Lo stabile è una classica casa di ringhiera, un quadrato con cortile interno e ventotto porte sui ballatoi, zona tranquilla ma muri leggeri che puoi sentire la coppia del terzo piano quando rientra tardi la notte e la sciura del primo che soffre di insonnia e alle cinque è già sveglia e ciabatta da una stanza all’altra. Ci si conosce tutti, per lo meno di vista, molte coppie giovani con figli piccoli. In un angolo del cortile stazionano un tot di giochi e passeggini, tant’è che la prima volta che li avevo visti mi ero un po’ preoccupata, chissà che casino faranno tutti questi bambini.

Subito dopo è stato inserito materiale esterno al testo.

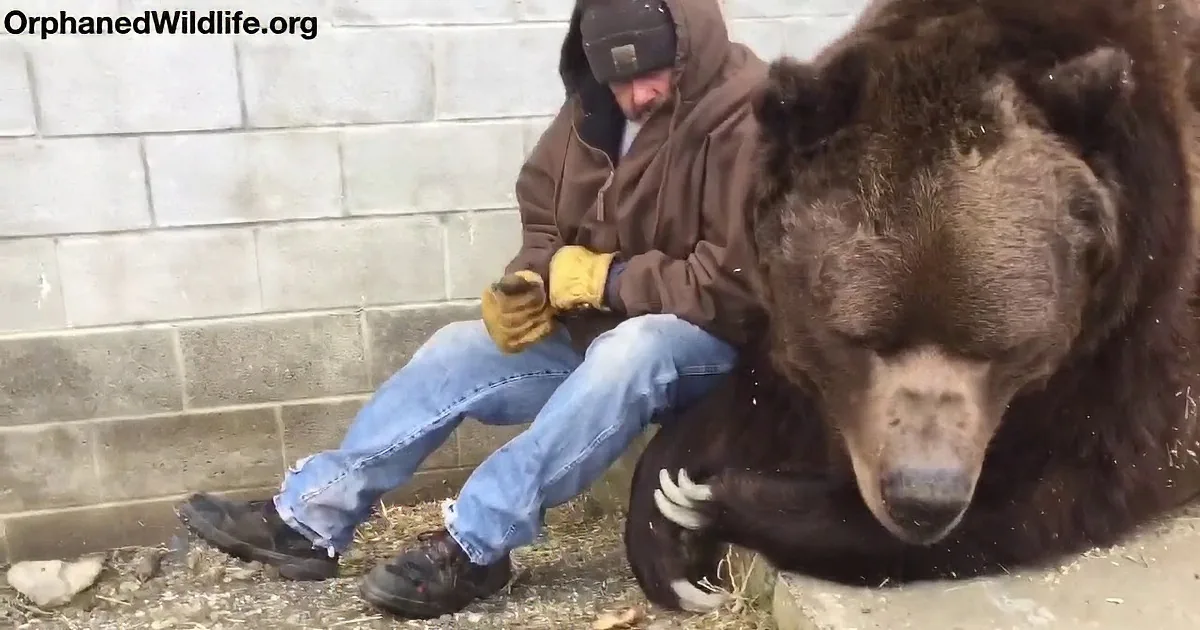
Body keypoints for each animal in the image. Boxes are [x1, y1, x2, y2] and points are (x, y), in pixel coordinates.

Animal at [622, 0, 1200, 614]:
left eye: (1002, 347)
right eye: (861, 338)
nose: (923, 498)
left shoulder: (1138, 328)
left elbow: (1056, 484)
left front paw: (720, 500)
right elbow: (767, 392)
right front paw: (667, 507)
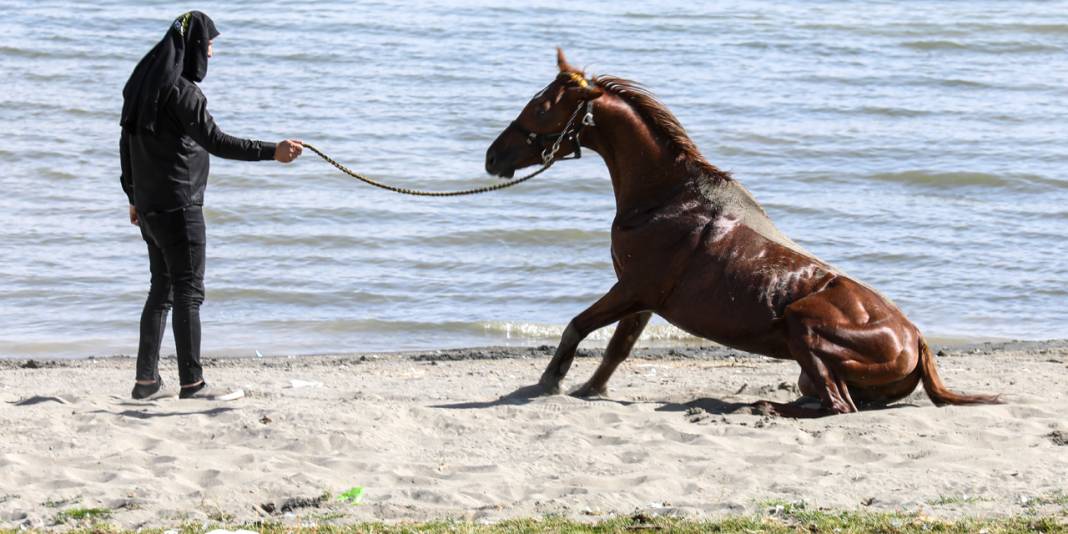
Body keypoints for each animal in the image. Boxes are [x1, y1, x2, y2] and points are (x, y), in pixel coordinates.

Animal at [487, 50, 999, 416]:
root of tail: (916, 340)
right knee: (827, 398)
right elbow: (617, 348)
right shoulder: (642, 299)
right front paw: (587, 390)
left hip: (803, 326)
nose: (492, 157)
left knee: (838, 405)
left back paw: (761, 406)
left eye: (541, 108)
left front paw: (547, 383)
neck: (665, 197)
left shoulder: (633, 289)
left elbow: (578, 326)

Apro il cancello e parcheggio la bici, c’è il bimbo del primo piano che piange. E allora ci penso. In sette mesi che vivo qui non ne avevo mai sentito nessuno, ne di sera, ne durante il weekend quando ci sono anche di giorno. Li vedo spesso giocare con le bici o col pallone, ma sempre piuttosto tranquilli, anche quando sono tanti. Non ricordo niente di particolare neanche negli altri due appartamenti. E neppure quando esco, attraversando il parco, in centro, nelle vie in cui passo tutti i giorni. Che è strano. Strano per una abituata a bambini che fanno casino eccome. Chi strepita e si rotola a terra in mezzo al Corso tanto da sembrare posseduto perché vuole l’ennesimo giocattolo, chi attacca il pianto continuo e monocorde finché non ottiene quel che vuole, chi te lo ritrovi a scorrazzare senza controllo in mezzo ai tavoli del ristorante mettendo a rischio la pazienza e l’equilibrio dei camerieri, e non sono esempi a caso.

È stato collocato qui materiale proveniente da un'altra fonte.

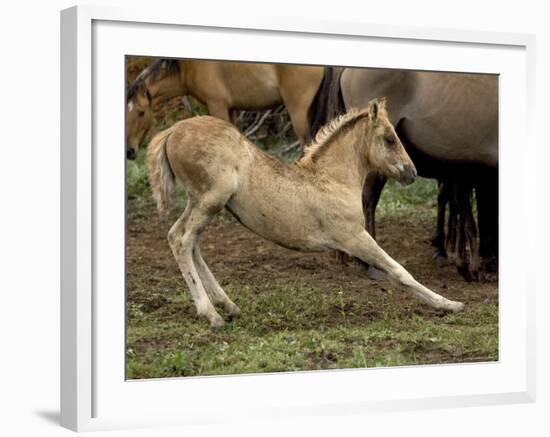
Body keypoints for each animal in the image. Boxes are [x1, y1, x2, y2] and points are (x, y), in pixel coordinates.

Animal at [127, 58, 326, 158]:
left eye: (141, 113)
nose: (129, 151)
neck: (188, 66)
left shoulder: (217, 106)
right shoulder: (230, 110)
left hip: (298, 112)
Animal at [148, 97, 466, 326]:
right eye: (389, 138)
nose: (411, 172)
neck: (333, 180)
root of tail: (173, 130)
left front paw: (449, 303)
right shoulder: (354, 237)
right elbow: (399, 271)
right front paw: (450, 304)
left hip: (201, 203)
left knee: (186, 240)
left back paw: (229, 305)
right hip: (210, 200)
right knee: (182, 241)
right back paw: (211, 314)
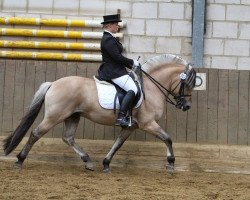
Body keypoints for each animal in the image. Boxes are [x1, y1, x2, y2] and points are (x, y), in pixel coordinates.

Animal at [2, 54, 196, 173]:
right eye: (187, 84)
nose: (186, 106)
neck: (150, 88)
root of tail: (53, 83)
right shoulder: (148, 124)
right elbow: (168, 138)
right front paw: (171, 163)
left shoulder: (131, 127)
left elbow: (117, 144)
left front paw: (106, 163)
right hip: (54, 116)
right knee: (36, 133)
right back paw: (19, 160)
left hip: (72, 116)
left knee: (68, 138)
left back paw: (88, 161)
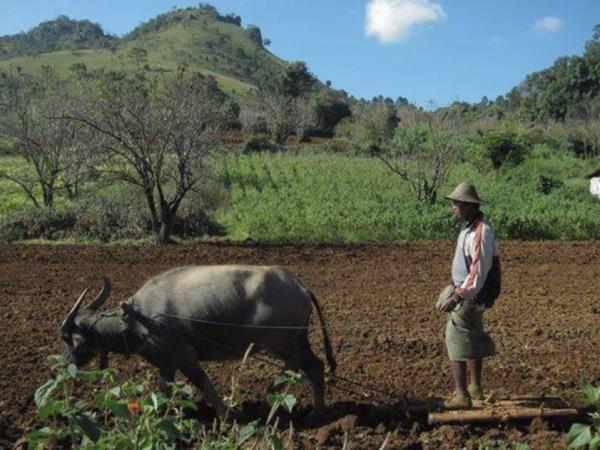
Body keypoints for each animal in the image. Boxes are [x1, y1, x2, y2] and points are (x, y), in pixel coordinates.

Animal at [59, 266, 338, 416]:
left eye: (68, 339)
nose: (63, 364)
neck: (138, 319)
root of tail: (300, 287)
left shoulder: (185, 357)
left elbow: (205, 386)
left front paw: (226, 416)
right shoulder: (167, 365)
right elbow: (165, 391)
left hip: (279, 343)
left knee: (296, 365)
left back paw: (269, 402)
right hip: (298, 339)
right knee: (314, 366)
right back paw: (316, 412)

Salgo le scale col vicino e il suo cane, e glielo dico. Lui è romano d’origine trapiantato da qualche anno e conferma le mie impressioni, ma aggiunge che forse è anche per la zona in cui viviamo. Io non lo so se può essere davvero una spiegazione, però anche il suo cane è educato e non lo sento abbaiare quasi mai, giusto un paio di volte la mattina quando vuole fargli notare che è in ritardo sull’orario della passeggiata.

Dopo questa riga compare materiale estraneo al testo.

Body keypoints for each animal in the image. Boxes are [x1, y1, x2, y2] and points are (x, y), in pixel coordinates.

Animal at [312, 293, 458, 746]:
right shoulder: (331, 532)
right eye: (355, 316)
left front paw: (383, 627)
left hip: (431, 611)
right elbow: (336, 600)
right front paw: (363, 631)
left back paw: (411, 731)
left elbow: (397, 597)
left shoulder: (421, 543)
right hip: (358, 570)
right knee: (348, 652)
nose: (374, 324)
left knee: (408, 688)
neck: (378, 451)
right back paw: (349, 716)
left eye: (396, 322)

Ieri sera parlavo al telefono con un’amica, due figlie di due e sei anni. Dopo cinque minuti ci siamo dovute salutare perché le urla della piccola che cercava di accaparrarsi un libro della grande sforavano il limite dei decibel sopportabili impedendo qualunque possibilità proseguire la conversazione. Perché il ternano è un po’ come il romano, casinaro inside sin dalla nascita, e se ci penso i figli dei miei amici sono tutti più o meno uguali. Tutti piuttosto rumorosi, tutti dal pianto e dal capriccio facile, mentre quelli che vedo e con cui sono in contatto qui mi sembrano un po’ diversi. Non sono mummie, ma vivaci il giusto. O forse sono i genitori ad essere diversi.
Io non lo so se è il nord, la città, il quartiere, le singole persone, o se invece sono solo stata particolarmente fortunata io, ma finché dura mi godo la tranquillità di questo condominio.